Why Companies Abandon Their Strength—and Burn Their Brand in the Process
A prospect told me they were entering a new market to, as they put it, “keep their machines busy.” They had acquired a company with production capabilities—but instead of leveraging their proven strength in customization, they chose to chase volume in a saturated, price-driven market.
I tried, gently, to explain why that move doesn’t make sense.
Two salesmen, no brand strategy, and a hope that the big players would turn their heads and notice? That’s not how you win. That’s how you waste time, dilute your brand, and end up with a warehouse full of product and no identity.
Too many companies confuse activity with strategy. They think keeping busy is the same as being productive.
But staying busy for the sake of busy is how good companies become irrelevant. And in the rush to justify asset utilization, they forget to ask the most important question: What business are we really in?
The Asset-Driven Trap
The thinking usually goes like this: we bought machines, so we better use them. That’s an asset-driven mindset. But keeping machines running is not a strategy. It’s a reaction. Strategy isn’t about next month’s schedule. It’s about where your brand stands five years from now.
I remember early in my career, I read about the president of a major Japanese brand say this: “I’m willing to lose money for ten years in this market as long as at the end of ten years I am the dominant brand.” I thought at the time, “Who can lose money for ten years?” It was some time after that when the answer dawned on me: the company that’s playing the long game to win everything.
We once had a client try to enter the jan-san market with a high-end soap dispenser—brass, beautifully designed, $350 MSRP. The problem? That jan-san market runs on a completely different model. Dispensers are given away for free in exchange for the annuity of soap refills. We did the research. We told our client. They did it anyway. Two years later, they exited with a bruised brand and lost ground they never recovered.
Volume without value is a short runway. And when your differentiation is customization, why abandon that to become just another player in a race to the bottom?
When Everything Is a Commodity
This isn’t rare. More and more companies are abandoning their edge to play in markets where the only winners are the lowest-cost providers. But in that world, the game isn’t built for anyone but giants.
In today’s world, just about everything can be commoditized. Speed, price, materials—they’re all available somewhere else. But smart companies don’t lead with these characteristics. They lead with meaning. With design. With the kind of value that’s hard to replicate.
Kevin Roberts of Saatchi & Saatchi called these kinds of companies Lovemarks. You take away a brand, and people find a substitute. You take away a Lovemark, and people protest. If your brand is known for innovation and creative solutions, why would you willingly trade that in for sameness?
Two Salesmen Don’t Win a War
I was told, “We’ve got two guys who can go out and turn this our way.” Two salesmen don’t win a war. Ten salesmen don’t win it either. No amount of feet on the street will win anything without the right strategy. Not without air cover, logistics, and a story that aligns with the market.
Sales isn’t strategy. Sales is what happens after strategy.
Without a broader vision, even great salespeople are just reacting to what the customer thinks they want. And that’s how a company starts chasing competitors instead of leading them.

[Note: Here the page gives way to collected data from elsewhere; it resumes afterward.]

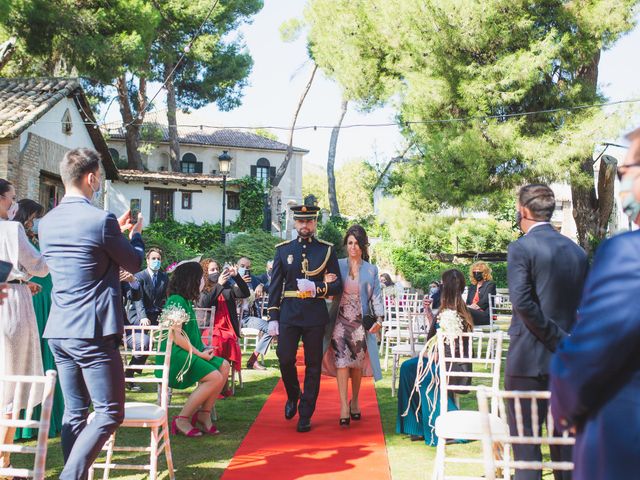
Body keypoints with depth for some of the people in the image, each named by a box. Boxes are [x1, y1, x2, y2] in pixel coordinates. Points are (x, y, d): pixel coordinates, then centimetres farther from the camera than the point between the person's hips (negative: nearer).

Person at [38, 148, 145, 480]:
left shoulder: (47, 223, 9)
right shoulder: (102, 220, -13)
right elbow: (134, 264, 0)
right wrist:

What’s the rule of branding? The first brand into the brain, on average, gets twice the long-term market share of the No. 2 brand and twice again as much as the No. 3 brand. There are enormous advantages in being first—and if you were first, as this company was, you held an unduplicated position.
Amazon Did It. But There’s Only One Amazon.
Yes, Amazon is the counterpoint. They kept value and volume, and they own the infrastructure to move nearly anything anywhere. But Amazon didn’t build machines. They built a platform. Their strategy wasn’t about running equipment. It was about owning the customer relationship end to end—and betting on loyalty long before profits appeared.
Strategy is like that. If you formulate the right strategy, nothing should distract you from it.
You’re not competing on all levels. And trying to mimic Amazon volume logic without a platform to support it? That’s just operational noise masquerading as growth.
How to Recover
If a company made the move already—bought the factory, hired the people, entered the market—you’re not doomed. But you need to re-center your strategy.
- Reconnect with core value. Why do customers choose your company over others?
- Reposition the commodity product in a way that aligns with the brand promise.
- Support it with strategy: clear messaging, strategic partnerships, and a renewed focus on customization.
- Don’t assume volume is the goal. Margin, loyalty, and differentiation are far better targets.
The Takeaway
When a company chases volume without vision, the company burns the brand. While the chase may keep the machines running—the outcome will be producing less and less of what people actually value.
Ask yourself: Are we building value, or just burning electricity?
Strategy isn’t about staying busy. It’s about staying relevant.
Hard work, this strategy thing. Let me hear what you think.